- **Given records**
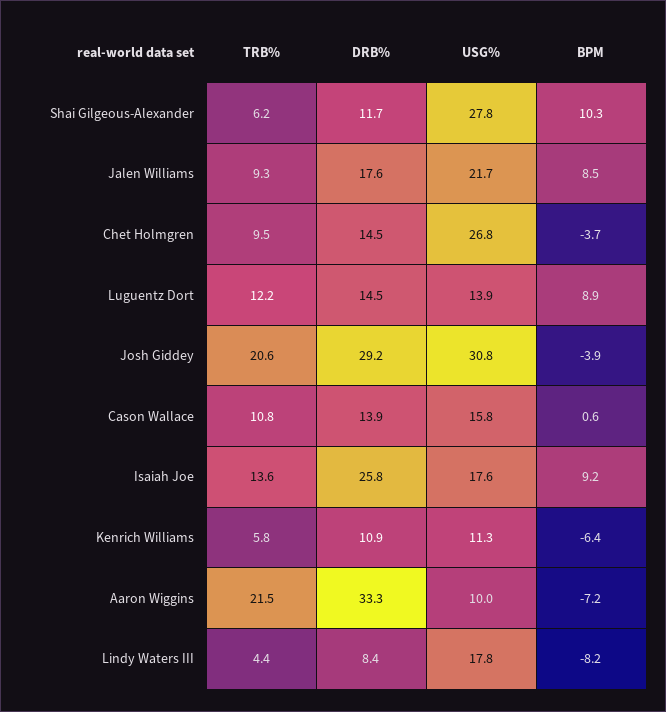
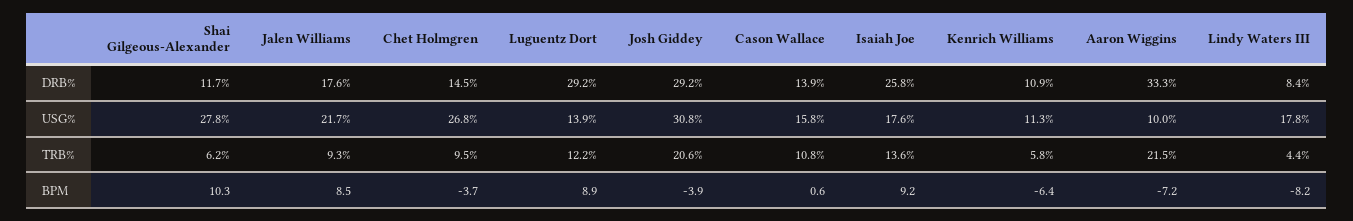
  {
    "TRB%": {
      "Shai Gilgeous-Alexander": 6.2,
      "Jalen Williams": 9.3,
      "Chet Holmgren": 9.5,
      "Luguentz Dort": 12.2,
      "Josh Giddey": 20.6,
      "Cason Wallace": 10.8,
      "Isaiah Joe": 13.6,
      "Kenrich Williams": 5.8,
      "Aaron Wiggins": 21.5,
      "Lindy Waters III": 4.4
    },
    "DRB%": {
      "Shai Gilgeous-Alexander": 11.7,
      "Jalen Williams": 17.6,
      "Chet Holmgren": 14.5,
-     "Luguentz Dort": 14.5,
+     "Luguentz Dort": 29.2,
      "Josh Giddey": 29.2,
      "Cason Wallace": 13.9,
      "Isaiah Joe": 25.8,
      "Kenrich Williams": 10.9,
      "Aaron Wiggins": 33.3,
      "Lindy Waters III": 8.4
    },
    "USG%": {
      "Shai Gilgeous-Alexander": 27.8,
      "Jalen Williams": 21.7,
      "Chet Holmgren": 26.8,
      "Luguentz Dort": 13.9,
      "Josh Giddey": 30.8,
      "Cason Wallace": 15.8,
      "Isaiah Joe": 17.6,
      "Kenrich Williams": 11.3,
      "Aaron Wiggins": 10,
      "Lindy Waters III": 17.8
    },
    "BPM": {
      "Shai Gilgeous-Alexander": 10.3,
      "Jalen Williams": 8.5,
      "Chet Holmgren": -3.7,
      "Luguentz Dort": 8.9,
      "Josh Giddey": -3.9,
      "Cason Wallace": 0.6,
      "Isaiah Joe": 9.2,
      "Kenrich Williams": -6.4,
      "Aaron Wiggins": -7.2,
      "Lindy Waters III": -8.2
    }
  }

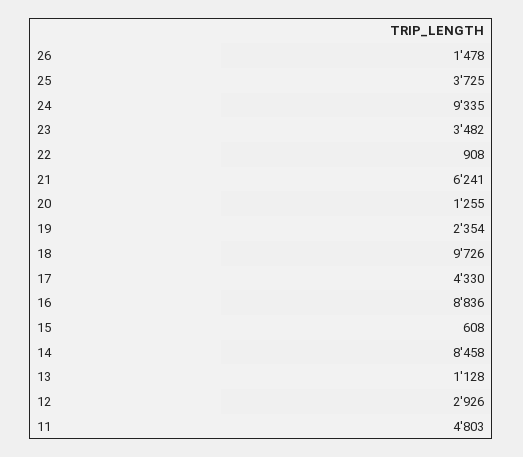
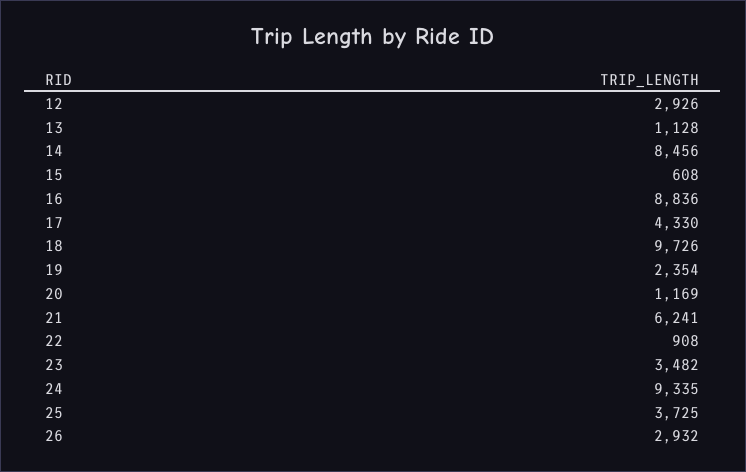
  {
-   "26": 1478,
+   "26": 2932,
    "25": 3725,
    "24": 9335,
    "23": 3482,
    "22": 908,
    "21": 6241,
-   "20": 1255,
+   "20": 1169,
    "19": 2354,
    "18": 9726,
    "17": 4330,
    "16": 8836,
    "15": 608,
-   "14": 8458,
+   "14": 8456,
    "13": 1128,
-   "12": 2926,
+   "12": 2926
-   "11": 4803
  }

- **Action item**
Exact transcription of the full listing above is required; images do not belong in it.

- **Answer space**
  {
    "TRB%": {
      "Shai Gilgeous-Alexander": 6.2,
      "Jalen Williams": 9.3,
      "Chet Holmgren": 9.5,
      "Luguentz Dort": 12.2,
      "Josh Giddey": 20.6,
      "Cason Wallace": 10.8,
      "Isaiah Joe": 13.6,
      "Kenrich Williams": 5.8,
      "Aaron Wiggins": 21.5,
      "Lindy Waters III": 4.4
    },
    "DRB%": {
      "Shai Gilgeous-Alexander": 11.7,
      "Jalen Williams": 17.6,
      "Chet Holmgren": 14.5,
-     "Luguentz Dort": 14.5,
+     "Luguentz Dort": 29.2,
      "Josh Giddey": 29.2,
      "Cason Wallace": 13.9,
      "Isaiah Joe": 25.8,
      "Kenrich Williams": 10.9,
      "Aaron Wiggins": 33.3,
      "Lindy Waters III": 8.4
    },
    "USG%": {
      "Shai Gilgeous-Alexander": 27.8,
      "Jalen Williams": 21.7,
      "Chet Holmgren": 26.8,
      "Luguentz Dort": 13.9,
      "Josh Giddey": 30.8,
      "Cason Wallace": 15.8,
      "Isaiah Joe": 17.6,
      "Kenrich Williams": 11.3,
      "Aaron Wiggins": 10,
      "Lindy Waters III": 17.8
    },
    "BPM": {
      "Shai Gilgeous-Alexander": 10.3,
      "Jalen Williams": 8.5,
      "Chet Holmgren": -3.7,
      "Luguentz Dort": 8.9,
      "Josh Giddey": -3.9,
      "Cason Wallace": 0.6,
      "Isaiah Joe": 9.2,
      "Kenrich Williams": -6.4,
      "Aaron Wiggins": -7.2,
      "Lindy Waters III": -8.2
    }
  }

  {
-   "26": 1478,
+   "26": 2932,
    "25": 3725,
    "24": 9335,
    "23": 3482,
    "22": 908,
    "21": 6241,
-   "20": 1255,
+   "20": 1169,
    "19": 2354,
    "18": 9726,
    "17": 4330,
    "16": 8836,
    "15": 608,
-   "14": 8458,
+   "14": 8456,
    "13": 1128,
-   "12": 2926,
+   "12": 2926
-   "11": 4803
  }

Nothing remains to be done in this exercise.